Egyptian Pound Just Got Devalued Massively. Here Is What Happened Next
The Egyptian pound was devalued massively on Thursday to 13 pounds against the U.S. dollar after the country’s central bank adopted a floating unit policy in an attempt to stabilize the economy, which has been hurt by a shortage of greenbacks.
The Egyptian pound shed a third of its value after the move to unpeg it from the 8.8 per dollar set in March. It has since plummeted more than 50 percent.
In reaction, stocks at the country’s bourse jumped to an all-time high in eight years as investors rushed in to in anticipation of the North African country securing a $12 billion loan from the International Monetary Fund (IMF) to boost its turbulent economy.
Egypt is seeking to boost investor confidence in its battered economy that has never recovered from the Arab Spring that ended in January 2011.
“We have been expecting this for a long time and it is very positive. We expect a lot of interest in Egypt, it’s a massive economy that has been put on hold for year,” Bloomberg quoted Rami Sidani, head of frontier investments at Schroders Plc on phone.

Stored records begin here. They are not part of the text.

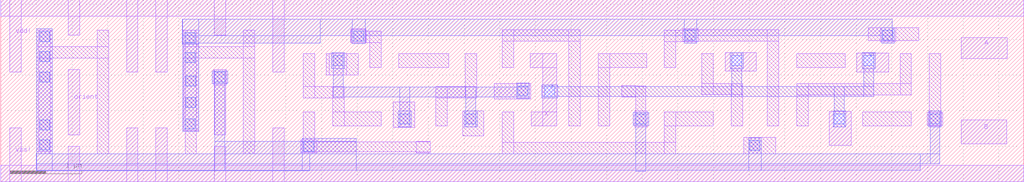
<source format=lef>
VERSION 5.6 ;
BUSBITCHARS "[]" ;
DIVIDERCHAR "/" ;

MACRO dig_poly_NAND_NOR2_x1
  CLASS CORE ;
  ORIGIN 0 0 ;
  FOREIGN dig_poly_NAND_NOR2_x1 0 0 ;
  SIZE 10.25 BY 2.56 ;
  SYMMETRY X Y ;
  SITE CoreSite8T ;
  PIN orient
    DIRECTION INPUT ;
    USE SIGNAL ;
    PORT
      LAYER M2 ;
        RECT 0.915 0.66 1.135 1.58 ;
      LAYER M1 ;
        RECT 0.935 0.99 1.115 1.21 ;
        RECT 0.945 0.66 1.105 1.58 ;
      LAYER V12 ;
        RECT 0.955 1.03 1.095 1.17 ;
    END
  END orient
  PIN A
    DIRECTION INPUT ;
    USE SIGNAL ;
    PORT
      LAYER M1 ;
        RECT 5.335 1.57 6.105 1.73 ;
    END
  END A
  PIN B
    DIRECTION INPUT ;
    USE SIGNAL ;
    PORT
      LAYER M1 ;
        RECT 6.605 1.535 7.155 1.775 ;
    END
  END B
  PIN X
    DIRECTION OUTPUT ;
    USE SIGNAL ;
    PORT
      LAYER M1 ;
        RECT 6.675 1.96 7.485 2.16 ;
        RECT 7.325 0.47 7.485 2.16 ;
        RECT 6.675 1.16 7.485 1.36 ;
        RECT 6.675 0.47 7.485 0.67 ;
    END
  END X
  PIN vdd!
    DIRECTION INOUT ;
    USE POWER ;
    SHAPE ABUTMENT ;
    PORT
      LAYER M1 ;
        RECT 0 2.33 10.25 2.56 ;
        RECT 3.815 1.54 3.975 2.56 ;
        RECT 2.995 2.06 3.155 2.56 ;
        RECT 2.175 1.54 2.335 2.56 ;
        RECT 1.765 1.54 1.925 2.56 ;
        RECT 0.945 2.06 1.105 2.56 ;
        RECT 0.125 1.54 0.285 2.56 ;
    END
  END vdd!
  PIN vss!
    DIRECTION INOUT ;
    USE GROUND ;
    SHAPE ABUTMENT ;
    PORT
      LAYER M1 ;
        RECT 0 0 10.25 0.23 ;
        RECT 3.815 0 3.975 0.76 ;
        RECT 2.995 0 3.155 0.5 ;
        RECT 2.175 0 2.335 0.76 ;
        RECT 1.765 0 1.925 0.76 ;
        RECT 0.945 0 1.105 0.5 ;
        RECT 0.125 0 0.285 0.76 ;
    END
  END vss!
  OBS
    LAYER M1 ;
      RECT 8.69 1.97 8.955 2.17 ;
      RECT 8.775 0.39 8.955 2.17 ;
      RECT 7.645 1.97 8.44 2.17 ;
      RECT 7.645 1.16 7.805 2.17 ;
      RECT 7.965 1.21 8.205 1.41 ;
      RECT 7.965 0.86 8.105 1.41 ;
      RECT 7.645 0.86 8.105 1 ;
      RECT 7.645 0.47 7.805 1 ;
      RECT 5.865 1.21 6.105 1.41 ;
      RECT 5.965 0.86 6.105 1.41 ;
      RECT 5.965 0.86 6.415 1 ;
      RECT 6.265 0.47 6.415 1 ;
      RECT 6.265 0.47 6.425 0.67 ;
      RECT 5.25 1.96 6.425 2.17 ;
      RECT 6.265 1.16 6.425 2.17 ;
      RECT 4.84 0.755 5 2.17 ;
      RECT 4.84 0.755 5.295 0.975 ;
      RECT 5.115 0.39 5.295 0.975 ;
      RECT 3.395 0.39 3.575 2.13 ;
      RECT 2.585 0.39 2.745 2.13 ;
      RECT 2.585 1.74 3.575 1.9 ;
      RECT 2.575 1.66 2.755 1.88 ;
      RECT 2.995 0.66 3.155 1.58 ;
      RECT 2.985 0.99 3.165 1.21 ;
      RECT 1.345 0.39 1.525 2.14 ;
      RECT 0.535 0.39 0.695 2.13 ;
      RECT 0.535 1.74 1.525 1.9 ;
      RECT 9.115 1.71 9.335 2.17 ;
      RECT 8.455 0.42 8.615 1.41 ;
      RECT 7.965 0.39 8.295 0.7 ;
      RECT 5.775 0.39 6.105 0.7 ;
      RECT 5.455 0.42 5.615 1.41 ;
      RECT 4.46 1.71 4.68 2.17 ;
    LAYER V12 ;
      RECT 9.155 2.01 9.295 2.15 ;
      RECT 8.795 0.795 8.935 0.935 ;
      RECT 8.055 0.52 8.195 0.66 ;
      RECT 5.875 0.52 6.015 0.66 ;
      RECT 5.135 0.795 5.275 0.935 ;
      RECT 4.5 2.01 4.64 2.15 ;
      RECT 3.415 0.46 3.555 0.6 ;
      RECT 3.415 0.74 3.555 0.88 ;
      RECT 3.415 1.42 3.555 1.56 ;
      RECT 3.415 1.7 3.555 1.84 ;
      RECT 3.005 1.03 3.145 1.17 ;
      RECT 2.595 1.7 2.735 1.84 ;
      RECT 1.365 0.46 1.505 0.6 ;
      RECT 1.365 0.74 1.505 0.88 ;
      RECT 1.365 1.4 1.505 1.54 ;
      RECT 1.365 1.68 1.505 1.82 ;
      RECT 1.365 1.96 1.505 2.1 ;
    LAYER M2 ;
      RECT 1.325 2.17 9.315 2.4 ;
      RECT 9.135 1.97 9.315 2.4 ;
      RECT 7.53 0.5 7.71 2.4 ;
      RECT 4.48 1.97 4.66 2.4 ;
      RECT 1.325 0.39 1.545 2.4 ;
      RECT 2.965 0.66 3.185 1.58 ;
      RECT 1.325 0.66 3.185 0.89 ;
      RECT 8.015 0.5 8.235 0.68 ;
      RECT 5.835 0.5 6.055 0.68 ;
      RECT 5.835 0.5 8.235 0.66 ;
      RECT 2.555 1.74 3.595 1.92 ;
      RECT 3.375 0.16 3.595 1.92 ;
      RECT 2.555 1.68 2.775 1.92 ;
      RECT 8.425 0.775 8.975 0.955 ;
      RECT 5.095 0.775 5.645 0.955 ;
      RECT 5.425 0.16 5.645 0.955 ;
      RECT 8.425 0.155 8.645 0.955 ;
      RECT 3.375 0.16 8.645 0.34 ;
  END
END dig_poly_NAND_NOR2_x1

MACRO dig_poly_XOR_BUF2_x1
  CLASS CORE ;
  ORIGIN 0 0 ;
  FOREIGN dig_poly_XOR_BUF2_x1 0 0 ;
  SIZE 14.35 BY 2.56 ;
  SYMMETRY X Y ;
  SITE CoreSite8T ;
  PIN orient
    DIRECTION INPUT ;
    USE SIGNAL ;
    PORT
      LAYER M1 ;
        RECT 0.945 0.66 1.105 1.58 ;
    END
  END orient
  PIN A
    DIRECTION INPUT ;
    USE SIGNAL ;
    PORT
      LAYER M1 ;
        RECT 13.47 1.735 14.12 2.03 ;
    END
  END A
  PIN B
    DIRECTION INPUT ;
    USE SIGNAL ;
    PORT
      LAYER M1 ;
        RECT 13.47 0.53 14.115 0.87 ;
    END
  END B
  PIN X
    DIRECTION OUTPUT ;
    USE SIGNAL ;
    PORT
      LAYER M2 ;
        RECT 12.085 1.595 12.265 1.815 ;
        RECT 12.105 1.2 12.245 1.815 ;
        RECT 7.59 1.2 12.245 1.34 ;
        RECT 11.675 0.775 11.855 0.995 ;
        RECT 11.695 0.775 11.835 1.34 ;
        RECT 10.235 1.595 10.415 1.815 ;
        RECT 10.255 1.2 10.395 1.815 ;
        RECT 7.59 1.18 7.81 1.36 ;
      LAYER M1 ;
        RECT 12.005 1.54 12.455 1.81 ;
        RECT 11.62 0.515 11.93 0.99 ;
        RECT 10.165 1.555 10.595 1.82 ;
        RECT 7.425 1.605 7.8 1.805 ;
        RECT 7.6 0.785 7.8 1.805 ;
        RECT 7.445 0.785 7.8 0.985 ;
      LAYER V12 ;
        RECT 7.63 1.2 7.77 1.34 ;
        RECT 10.255 1.635 10.395 1.775 ;
        RECT 11.695 0.815 11.835 0.955 ;
        RECT 12.105 1.635 12.245 1.775 ;
    END
  END X
  PIN vdd!
    DIRECTION INOUT ;
    USE POWER ;
    SHAPE ABUTMENT ;
    PORT
      LAYER M1 ;
        RECT 0 2.33 14.35 2.56 ;
        RECT 3.815 1.54 3.975 2.56 ;
        RECT 2.995 2.06 3.155 2.56 ;
        RECT 2.175 1.54 2.335 2.56 ;
        RECT 1.765 1.54 1.925 2.56 ;
        RECT 0.945 2.06 1.105 2.56 ;
        RECT 0.125 1.54 0.285 2.56 ;
    END
  END vdd!
  PIN vss!
    DIRECTION INOUT ;
    USE GROUND ;
    SHAPE ABUTMENT ;
    PORT
      LAYER M1 ;
        RECT 0 0 14.35 0.23 ;
        RECT 3.815 0 3.975 0.76 ;
        RECT 2.995 0 3.155 0.5 ;
        RECT 2.175 0 2.335 0.76 ;
        RECT 1.765 0 1.925 0.76 ;
        RECT 0.945 0 1.105 0.5 ;
        RECT 0.125 0 0.285 0.76 ;
    END
  END vss!
  OBS
    LAYER M1 ;
      RECT 13.025 0.785 13.185 1.805 ;
      RECT 12.995 0.795 13.215 0.975 ;
      RECT 12.17 1.985 12.88 2.165 ;
      RECT 12.335 1.97 12.555 2.165 ;
      RECT 12.615 1.22 12.775 1.805 ;
      RECT 11.165 1.22 12.775 1.38 ;
      RECT 11.165 0.785 11.325 1.38 ;
      RECT 9.565 1.97 9.785 2.15 ;
      RECT 9.565 1.98 10.915 2.14 ;
      RECT 10.755 0.785 10.915 2.14 ;
      RECT 9.31 1.97 9.785 2.13 ;
      RECT 9.31 1.605 9.47 2.13 ;
      RECT 9.835 1.225 9.995 1.805 ;
      RECT 9.835 1.225 10.405 1.385 ;
      RECT 10.245 0.785 10.405 1.385 ;
      RECT 9.31 0.785 9.995 0.985 ;
      RECT 7.035 0.395 7.195 0.985 ;
      RECT 9.31 0.395 9.47 0.985 ;
      RECT 7.035 0.395 9.47 0.555 ;
      RECT 8.71 1.195 8.91 1.355 ;
      RECT 8.91 0.775 9.05 1.345 ;
      RECT 8.89 0.775 9.07 0.995 ;
      RECT 8.38 1.605 9.06 1.805 ;
      RECT 8.38 0.785 8.54 1.805 ;
      RECT 7.035 1.98 8.13 2.14 ;
      RECT 7.97 0.785 8.13 2.14 ;
      RECT 7.035 1.605 7.195 2.14 ;
      RECT 6.515 1.18 6.675 1.805 ;
      RECT 6.105 1.18 6.675 1.34 ;
      RECT 6.105 0.785 6.265 1.34 ;
      RECT 4.245 0.41 4.405 0.985 ;
      RECT 4.21 0.41 4.43 0.59 ;
      RECT 5.825 0.41 6.025 0.57 ;
      RECT 4.21 0.42 6.025 0.56 ;
      RECT 4.245 1.18 4.405 1.805 ;
      RECT 4.245 1.18 4.815 1.34 ;
      RECT 4.655 0.785 4.815 1.34 ;
      RECT 4.655 0.785 5.335 0.985 ;
      RECT 4.92 1.96 5.12 2.15 ;
      RECT 4.91 1.96 5.13 2.14 ;
      RECT 4.91 1.96 5.335 2.12 ;
      RECT 5.175 1.605 5.335 2.12 ;
      RECT 4.61 1.5 4.855 1.805 ;
      RECT 4.565 1.5 5.015 1.8 ;
      RECT 2.565 0.725 2.745 2.135 ;
      RECT 2.585 0.39 2.745 2.135 ;
      RECT 3.405 0.39 3.565 2.13 ;
      RECT 2.55 0.725 2.775 2.13 ;
      RECT 2.55 1.74 3.565 1.9 ;
      RECT 2.985 1.36 3.165 1.58 ;
      RECT 2.995 0.66 3.155 1.58 ;
      RECT 1.355 0.39 1.515 2.13 ;
      RECT 0.505 0.43 0.725 2.13 ;
      RECT 0.505 1.74 1.515 1.9 ;
      RECT 0.535 0.39 0.695 2.13 ;
      RECT 12.095 0.785 12.775 0.985 ;
      RECT 11.165 1.605 11.845 1.805 ;
      RECT 10.425 0.39 10.87 0.625 ;
      RECT 6.92 1.165 7.435 1.385 ;
      RECT 6.48 0.645 6.775 0.995 ;
      RECT 5.585 1.605 6.285 1.805 ;
      RECT 5.505 0.765 5.81 1.12 ;
    LAYER V12 ;
      RECT 13.035 0.815 13.175 0.955 ;
      RECT 12.375 1.99 12.515 2.13 ;
      RECT 10.51 0.44 10.65 0.58 ;
      RECT 9.605 1.99 9.745 2.13 ;
      RECT 8.91 0.815 9.05 0.955 ;
      RECT 7.255 1.21 7.395 1.35 ;
      RECT 6.525 0.815 6.665 0.955 ;
      RECT 5.595 0.815 5.735 0.955 ;
      RECT 4.95 1.98 5.09 2.12 ;
      RECT 4.665 1.635 4.805 1.775 ;
      RECT 4.25 0.43 4.39 0.57 ;
      RECT 3.005 1.4 3.145 1.54 ;
      RECT 2.595 1.045 2.735 1.185 ;
      RECT 2.595 1.35 2.735 1.49 ;
      RECT 2.59 0.745 2.73 0.885 ;
      RECT 2.59 1.675 2.73 1.815 ;
      RECT 2.585 1.955 2.725 2.095 ;
      RECT 0.545 0.45 0.685 0.59 ;
      RECT 0.545 0.73 0.685 0.87 ;
      RECT 0.545 1.4 0.685 1.54 ;
      RECT 0.545 1.69 0.685 1.83 ;
      RECT 0.545 1.97 0.685 2.11 ;
    LAYER M2 ;
      RECT 0.505 0.155 0.725 2.15 ;
      RECT 2.965 1.38 3.185 1.56 ;
      RECT 3.005 0.155 3.145 1.56 ;
      RECT 13.015 0.775 13.195 0.995 ;
      RECT 8.87 0.795 9.09 0.975 ;
      RECT 8.91 0.145 9.05 0.975 ;
      RECT 13.035 0.25 13.175 0.995 ;
      RECT 10.49 0.16 10.67 0.62 ;
      RECT 4.23 0.16 4.985 0.61 ;
      RECT 3.005 0.16 4.985 0.565 ;
      RECT 0.5 0.25 13.175 0.39 ;
      RECT 0.5 0.16 12.9 0.39 ;
      RECT 0.5 0.155 4.335 0.39 ;
      RECT 2.545 2.055 12.505 2.285 ;
      RECT 12.355 1.95 12.535 2.17 ;
      RECT 9.585 1.95 9.765 2.285 ;
      RECT 4.93 1.94 5.11 2.285 ;
      RECT 2.545 1.95 4.485 2.285 ;
      RECT 2.545 1.935 2.78 2.285 ;
      RECT 2.55 0.705 2.78 2.285 ;
      RECT 4.645 1.595 4.825 1.815 ;
      RECT 4.665 1.19 4.805 1.815 ;
      RECT 7.235 1.17 7.415 1.39 ;
      RECT 4.665 1.19 7.415 1.33 ;
      RECT 6.525 0.775 6.665 1.33 ;
      RECT 5.595 0.775 5.735 1.33 ;
      RECT 6.505 0.775 6.685 0.995 ;
      RECT 5.575 0.775 5.755 0.995 ;
  END
END dig_poly_XOR_BUF2_x1

END LIBRARY

</source>
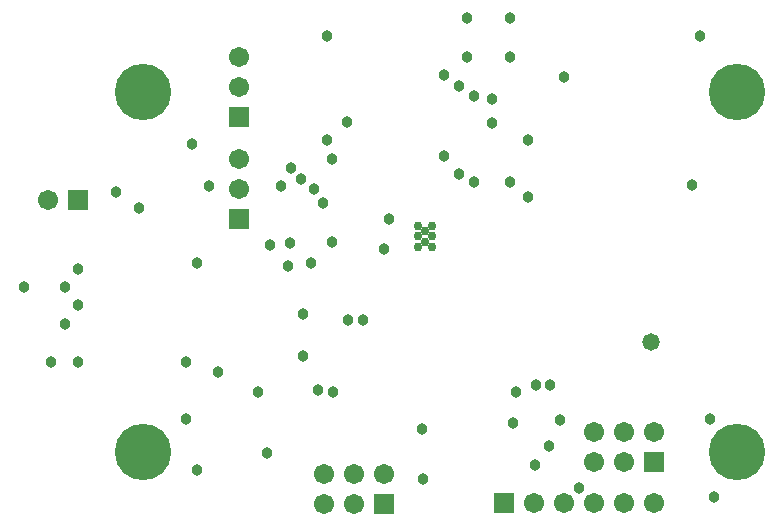
<source format=gbs>
G04*
G04 #@! TF.GenerationSoftware,Altium Limited,Altium Designer,20.1.8 (145)*
G04*
G04 Layer_Color=16711935*
%FSLAX25Y25*%
%MOIN*%
G70*
G04*
G04 #@! TF.SameCoordinates,6F670A74-5D77-4B1B-A970-1CA094F5BC2F*
G04*
G04*
G04 #@! TF.FilePolarity,Negative*
G04*
G01*
G75*
%ADD49R,0.06706X0.06706*%
%ADD50C,0.06706*%
%ADD51C,0.02965*%
%ADD52C,0.18800*%
%ADD53C,0.03800*%
%ADD54C,0.05800*%
D49*
X284000Y124000D02*
D03*
X234000Y110500D02*
D03*
X193833Y110000D02*
D03*
X145500Y239000D02*
D03*
Y205000D02*
D03*
X92000Y211500D02*
D03*
D50*
X284000Y134000D02*
D03*
X274000Y124000D02*
D03*
Y134000D02*
D03*
X264000Y124000D02*
D03*
Y134000D02*
D03*
X284000Y110500D02*
D03*
X274000D02*
D03*
X264000D02*
D03*
X254000D02*
D03*
X244000D02*
D03*
X193833Y120000D02*
D03*
X183833Y110000D02*
D03*
Y120000D02*
D03*
X173833Y110000D02*
D03*
Y120000D02*
D03*
X145500Y259000D02*
D03*
Y249000D02*
D03*
Y225000D02*
D03*
Y215000D02*
D03*
X82000Y211500D02*
D03*
D51*
X209800Y195800D02*
D03*
X209900Y199300D02*
D03*
X207500Y197500D02*
D03*
X209800Y202900D02*
D03*
X207500Y201000D02*
D03*
X205100Y195800D02*
D03*
Y199300D02*
D03*
Y202800D02*
D03*
D52*
X113500Y127500D02*
D03*
Y247500D02*
D03*
X311500D02*
D03*
Y127500D02*
D03*
D53*
X252500Y138000D02*
D03*
X237000Y137000D02*
D03*
X207000Y118500D02*
D03*
X244375Y123125D02*
D03*
X249326Y149673D02*
D03*
X244500Y149705D02*
D03*
X259000Y115500D02*
D03*
X302500Y138500D02*
D03*
X304000Y112500D02*
D03*
X206500Y135000D02*
D03*
X167000Y159500D02*
D03*
X152000Y147500D02*
D03*
X162500Y197000D02*
D03*
X169500Y190500D02*
D03*
X187000Y171500D02*
D03*
X128000Y138500D02*
D03*
X172000Y148000D02*
D03*
X177000Y147500D02*
D03*
X156000Y196500D02*
D03*
X155000Y127000D02*
D03*
X162000Y189500D02*
D03*
X167000Y173500D02*
D03*
X182000Y171500D02*
D03*
X238000Y147500D02*
D03*
X249000Y129500D02*
D03*
X131500Y121500D02*
D03*
Y190500D02*
D03*
X135500Y216000D02*
D03*
X230000Y237000D02*
D03*
X181500Y237500D02*
D03*
X230000Y245000D02*
D03*
X221500Y259000D02*
D03*
X224000Y246000D02*
D03*
X221500Y272000D02*
D03*
X219000Y249500D02*
D03*
X214000Y253000D02*
D03*
Y226000D02*
D03*
X219000Y220000D02*
D03*
X224000Y217500D02*
D03*
X236000Y259000D02*
D03*
X242000Y231500D02*
D03*
X254000Y252500D02*
D03*
X236000Y272000D02*
D03*
X195500Y205000D02*
D03*
X159500Y216000D02*
D03*
X242000Y212500D02*
D03*
X236000Y217500D02*
D03*
X166199Y218500D02*
D03*
X173500Y210500D02*
D03*
X170500Y215000D02*
D03*
X163000Y222000D02*
D03*
X128000Y157500D02*
D03*
X296500Y216500D02*
D03*
X299330Y266000D02*
D03*
X175000Y231500D02*
D03*
Y266000D02*
D03*
X176396Y197400D02*
D03*
X92000Y157500D02*
D03*
X138500Y154000D02*
D03*
X92000Y176500D02*
D03*
X87500Y170000D02*
D03*
Y182500D02*
D03*
X176396Y225104D02*
D03*
X104500Y214000D02*
D03*
X112346Y208846D02*
D03*
X129740Y230240D02*
D03*
X92000Y188500D02*
D03*
X83000Y157500D02*
D03*
X74000Y182500D02*
D03*
X194000Y195000D02*
D03*
D54*
X283000Y164000D02*
D03*
M02*

</source>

President Abdel Fattah al-Sisi is also leading an austerity plan to cut government expenditure as part of IMF’s conditions to grant the loan.
The decision will also boost its foreign currency reserve, months after a dollar shortage hit the nation. In September, its foreign currency reserves had $19.6 billion, less than half the amount in early 2011, Middle East Eye reported.
The Egypt Central Bank also announced its decision to increase interest rates by 300 basis points to 14.75 percent in an effort to curtail inflation. Inflation is at a high of about 14 percent, the highest it has been in seven years.
The north Africa county was once a continental economic giant, but has been in crisis following the Arab revolution that led to the fall of President Hosni Mubarak.
The current president, Abdel Fattah al-Sisi, had outlined “an ambitious plan to develop agriculture, housing, education and impoverished areas” in his election campaign and promised that Egyptian would see their living standards improve within two years.
But the country has seen economic problems intensify over the last few years amid a collapsing tourism sector and lower oil prices, Business Insider reported.
Tourist arrivals to Egypt plunged dramatically after the Arab Spring revolution, and again after last year’s downing of a Russian aircraft on Egypt’s Sinai Peninsula shortly after take off from Sharm el-Sheikh. This has been problematic for Egypt given that its tourism sector is a major source of hard currency.